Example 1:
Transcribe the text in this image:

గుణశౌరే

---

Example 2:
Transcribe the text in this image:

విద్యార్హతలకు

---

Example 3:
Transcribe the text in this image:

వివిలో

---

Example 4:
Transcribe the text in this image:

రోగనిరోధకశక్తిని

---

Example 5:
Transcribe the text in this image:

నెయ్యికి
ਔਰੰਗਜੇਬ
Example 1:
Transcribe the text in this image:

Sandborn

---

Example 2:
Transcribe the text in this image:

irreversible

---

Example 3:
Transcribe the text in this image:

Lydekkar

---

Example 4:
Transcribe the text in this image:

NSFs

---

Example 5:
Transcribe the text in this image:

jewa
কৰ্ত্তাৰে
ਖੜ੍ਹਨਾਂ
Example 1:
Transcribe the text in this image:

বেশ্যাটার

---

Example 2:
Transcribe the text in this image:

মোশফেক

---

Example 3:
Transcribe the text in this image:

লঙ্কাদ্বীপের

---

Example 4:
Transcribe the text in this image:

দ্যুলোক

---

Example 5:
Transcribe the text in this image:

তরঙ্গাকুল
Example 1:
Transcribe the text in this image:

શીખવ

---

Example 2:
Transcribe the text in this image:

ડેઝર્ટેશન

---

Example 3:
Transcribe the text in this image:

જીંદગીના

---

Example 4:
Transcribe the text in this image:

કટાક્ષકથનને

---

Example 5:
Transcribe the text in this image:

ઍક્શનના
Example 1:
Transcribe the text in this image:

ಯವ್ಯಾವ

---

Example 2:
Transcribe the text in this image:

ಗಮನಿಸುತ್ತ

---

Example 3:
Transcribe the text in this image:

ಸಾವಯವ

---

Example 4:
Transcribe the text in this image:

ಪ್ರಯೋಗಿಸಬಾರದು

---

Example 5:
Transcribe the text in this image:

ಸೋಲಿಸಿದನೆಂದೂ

• WRITTEN PROBLEM
Write out every line of the items above again, keeping each one unchanged and in the same order.

• COMPLETED TASK
Example 1:
Transcribe the text in this image:

గుణశౌరే

---

Example 2:
Transcribe the text in this image:

విద్యార్హతలకు

---

Example 3:
Transcribe the text in this image:

వివిలో

---

Example 4:
Transcribe the text in this image:

రోగనిరోధకశక్తిని

---

Example 5:
Transcribe the text in this image:

నెయ్యికి
ਔਰੰਗਜੇਬ
Example 1:
Transcribe the text in this image:

Sandborn

---

Example 2:
Transcribe the text in this image:

irreversible

---

Example 3:
Transcribe the text in this image:

Lydekkar

---

Example 4:
Transcribe the text in this image:

NSFs

---

Example 5:
Transcribe the text in this image:

jewa
কৰ্ত্তাৰে
ਖੜ੍ਹਨਾਂ
Example 1:
Transcribe the text in this image:

বেশ্যাটার

---

Example 2:
Transcribe the text in this image:

মোশফেক

---

Example 3:
Transcribe the text in this image:

লঙ্কাদ্বীপের

---

Example 4:
Transcribe the text in this image:

দ্যুলোক

---

Example 5:
Transcribe the text in this image:

তরঙ্গাকুল
Example 1:
Transcribe the text in this image:

શીખવ

---

Example 2:
Transcribe the text in this image:

ડેઝર્ટેશન

---

Example 3:
Transcribe the text in this image:

જીંદગીના

---

Example 4:
Transcribe the text in this image:

કટાક્ષકથનને

---

Example 5:
Transcribe the text in this image:

ઍક્શનના
Example 1:
Transcribe the text in this image:

ಯವ್ಯಾವ

---

Example 2:
Transcribe the text in this image:

ಗಮನಿಸುತ್ತ

---

Example 3:
Transcribe the text in this image:

ಸಾವಯವ

---

Example 4:
Transcribe the text in this image:

ಪ್ರಯೋಗಿಸಬಾರದು

---

Example 5:
Transcribe the text in this image:

ಸೋಲಿಸಿದನೆಂದೂ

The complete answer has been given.